Work to complete: With pictures left out, extract every line between the start of the records below and the line holding "本站为公职类第三方网站", inclusive.

Material to process:

━━━━━━━━━━━━━━━━

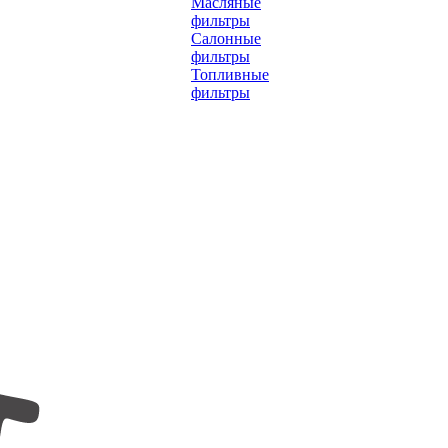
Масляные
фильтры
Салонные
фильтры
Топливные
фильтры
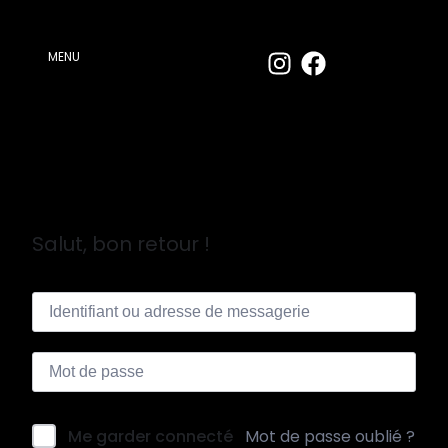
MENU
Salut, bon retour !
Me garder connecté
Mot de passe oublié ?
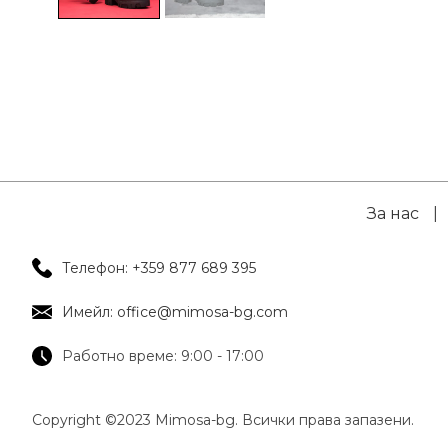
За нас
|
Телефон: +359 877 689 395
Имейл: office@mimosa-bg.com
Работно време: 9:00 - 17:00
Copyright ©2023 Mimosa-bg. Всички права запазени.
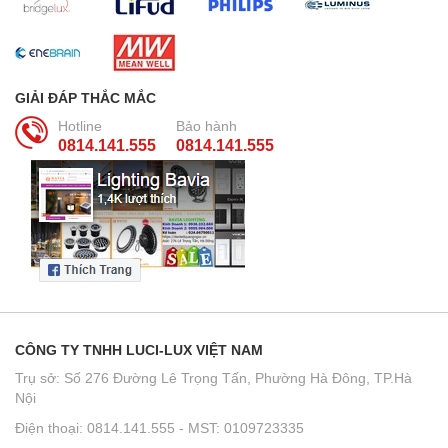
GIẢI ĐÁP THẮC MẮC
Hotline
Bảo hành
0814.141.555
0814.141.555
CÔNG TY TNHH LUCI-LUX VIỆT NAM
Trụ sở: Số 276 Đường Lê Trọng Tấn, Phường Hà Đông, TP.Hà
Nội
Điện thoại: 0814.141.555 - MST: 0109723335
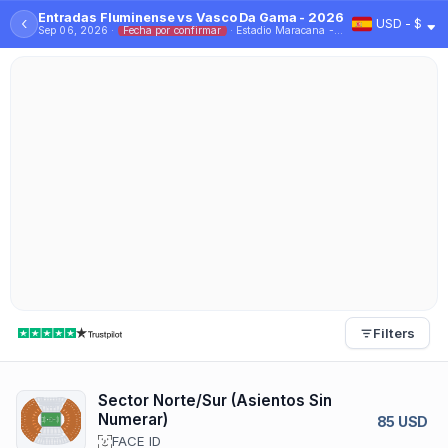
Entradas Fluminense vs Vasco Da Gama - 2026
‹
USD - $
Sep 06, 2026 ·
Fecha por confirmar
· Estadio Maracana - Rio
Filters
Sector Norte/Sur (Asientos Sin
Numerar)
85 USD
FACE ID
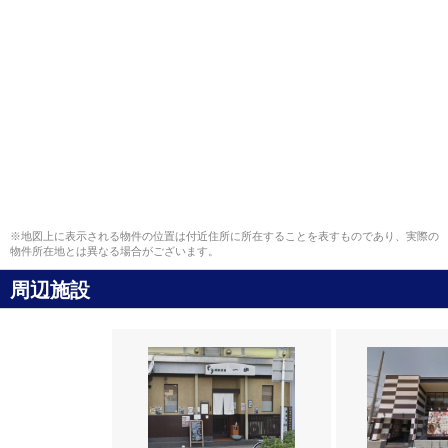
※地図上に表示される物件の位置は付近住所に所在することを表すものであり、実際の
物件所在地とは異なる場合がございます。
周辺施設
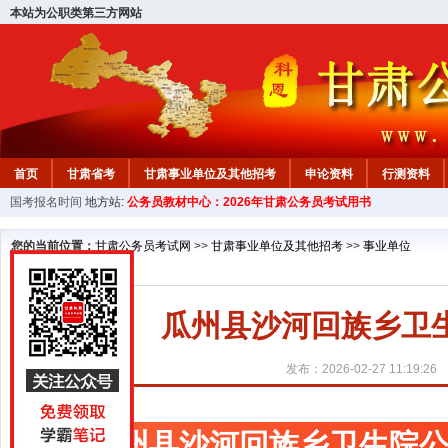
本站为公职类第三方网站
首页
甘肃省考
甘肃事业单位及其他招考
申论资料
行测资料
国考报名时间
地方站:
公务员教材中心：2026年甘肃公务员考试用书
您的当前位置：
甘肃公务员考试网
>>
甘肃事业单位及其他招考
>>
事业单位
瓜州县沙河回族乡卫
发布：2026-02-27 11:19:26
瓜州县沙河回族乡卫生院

━━━━━━━━━━━━━━━━

Solved exercise:
Масляные
фильтры
Салонные
фильтры
Топливные
фильтры
MENU
Salut, bon retour !
Me garder connecté
Mot de passe oublié ?
За нас
|
Телефон: +359 877 689 395
Имейл: office@mimosa-bg.com
Работно време: 9:00 - 17:00
Copyright ©2023 Mimosa-bg. Всички права запазени.
GIẢI ĐÁP THẮC MẮC
Hotline
Bảo hành
0814.141.555
0814.141.555
CÔNG TY TNHH LUCI-LUX VIỆT NAM
Trụ sở: Số 276 Đường Lê Trọng Tấn, Phường Hà Đông, TP.Hà
Nội
Điện thoại: 0814.141.555 - MST: 0109723335
Entradas Fluminense vs Vasco Da Gama - 2026
‹
USD - $
Sep 06, 2026 ·
Fecha por confirmar
· Estadio Maracana - Rio
Filters
Sector Norte/Sur (Asientos Sin
Numerar)
85 USD
FACE ID
※地図上に表示される物件の位置は付近住所に所在することを表すものであり、実際の
物件所在地とは異なる場合がございます。
周辺施設
本站为公职类第三方网站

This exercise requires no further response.